Researchers from four American universities have developed a new GPU side-channel attack that leverages data compression to leak sensitive visual data from modern graphics cards when visiting web pages.
The researchers have demonstrated the effectiveness of this 'GPU.zip' attack by performing cross-origin SVG filter pixel-stealing attacks through the Chrome browser.
The researchers disclosed the vulnerability to impacted video card manufacturers in March 2023. However, as of September 2023, no affected GPU vendors (AMD, Apple, Arm, NVIDIA, Qualcomm) or Google (Chrome) have rolled out patches to address the problem.
The new flaw is outlined in a paper from researchers at the University of Texas at Austin, Carnegie Mellon University, University of Washington, and University of Illinois Urbana-Champaign and will appear in the 45th IEEE Symposium on Security and Privacy.
Leaking through compression
Generally, data compression creates distinct data-dependent DRAM traffic and cache utilization, which can be abused for leaking secrets, so software turns off compression when handling sensitive data.

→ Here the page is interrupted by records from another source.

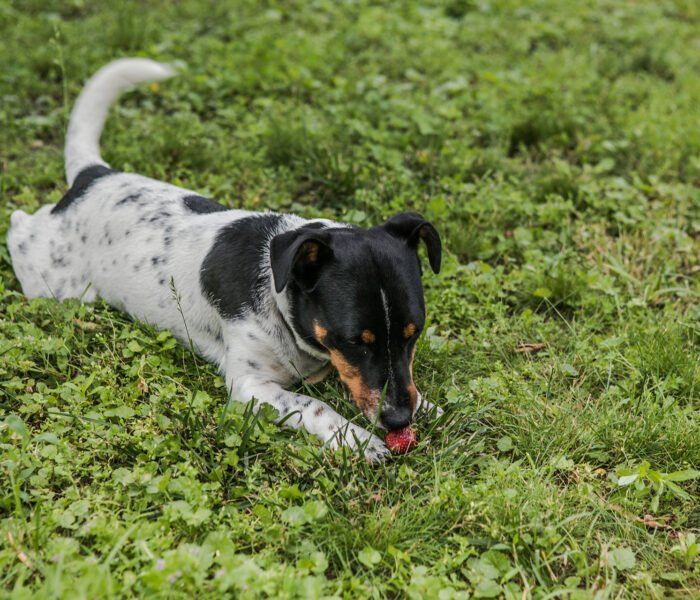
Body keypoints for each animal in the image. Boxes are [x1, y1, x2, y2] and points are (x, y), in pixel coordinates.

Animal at [6, 58, 442, 462]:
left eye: (414, 333)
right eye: (354, 341)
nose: (399, 420)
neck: (279, 296)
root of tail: (94, 176)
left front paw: (428, 407)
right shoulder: (251, 386)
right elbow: (314, 405)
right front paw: (358, 439)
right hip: (56, 281)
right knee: (18, 224)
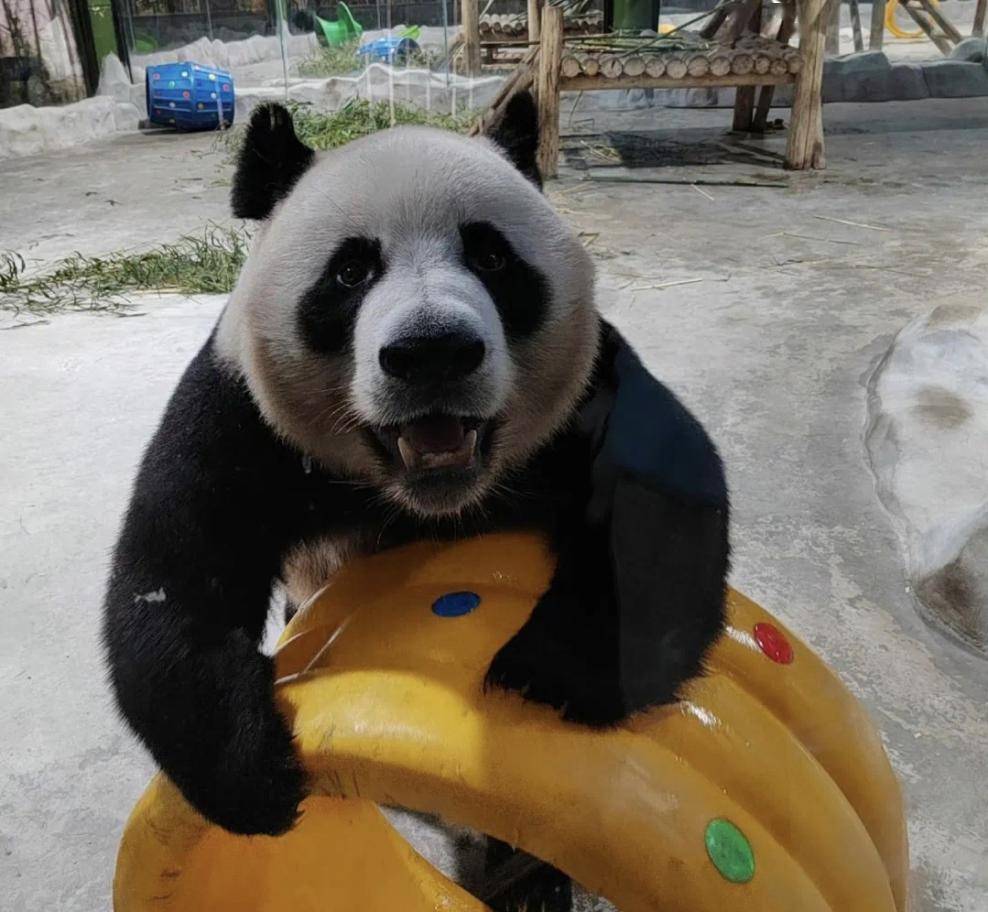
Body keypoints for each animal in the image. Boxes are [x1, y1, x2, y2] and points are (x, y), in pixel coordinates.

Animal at [104, 94, 728, 912]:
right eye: (349, 271)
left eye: (491, 256)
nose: (433, 352)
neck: (417, 496)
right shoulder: (244, 417)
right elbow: (173, 569)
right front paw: (253, 775)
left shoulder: (587, 391)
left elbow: (658, 493)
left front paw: (556, 674)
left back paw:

The GPU.zip researchers explain that all modern graphic processor units, especially integrated Intel and AMD chips, perform software-visible data compression even when not explicitly asked.
Modern GPUs follow this risky practice as an optimization strategy, as it helps save on memory bandwidth and improve performance without software.
This compression is often undocumented and vendor-specific, and the researchers have found a way to exploit it to leak visual data from GPUs.
Specifically, they demonstrated an attack that extracts individual pixel data through a web browser on various devices and GPU architectures, as shown below.
The proof-of-concept attack demonstrates stealing the username from a Wikipedia iframe, which is possible within 30 minutes on Ryzen and 215 minutes on Intel GPUs, at accuracies of 97% and 98.3%, respectively.
The iframe hosts a cross-origin webpage whose pixels are isolated and turned into binary, meaning they're converted into two possible colours.
Next, these pixels are enlarged, and a specialized SVG filter stack is applied to create textures that are either compressible or not. By measuring the time taken for the texture to render, the researchers can deduce the original colour/state of the target pixel.
We have recently seen the application of SVG filters to induce data-dependent execution and the use of JavaScript to measure computation time and frequency to discern the pixel's colour on the "Hot Pixels" attack.
While Hot Pixels exploits data-dependent computation times on modern processors, GPU.zip hinges on undocumented GPU data compression to achieve similar results.
GPU.zip severity
GPU.zip impacts almost all major GPU manufacturers, including AMD, Apple, Arm, Intel, Qualcomm, and NVIDIA, but not all cards are equally affected.
The fact that none of the impacted vendors have decided to fix the issue by optimizing their data compression approach and limiting its operation to non-sensitive cases further raises the risk.
Although GPU.zip potentially impacts the vast majority of laptops, smartphones, tablets, and desktop PCs worldwide, the immediate impact on users is moderated by the complexity and time required to perform the attack.
Also, websites that deny cross-origin iframe embedding cannot be used for leaking user data through this or similar side-channel attacks.
"Most sensitive websites already deny being embedded by cross-origin websites. As a result, they are not vulnerable to the pixel stealing attack we mounted using GPU.zip," explains the researchers in a FAQ on the team's website.
Finally, the researchers note that Firefox and Safari do not meet all the criteria needed for GPU.zip to work, such as allowing cross-origin iframes to be loaded with cookies, rendering SVG filters on iframes, and delegating rendering tasks to the GPU.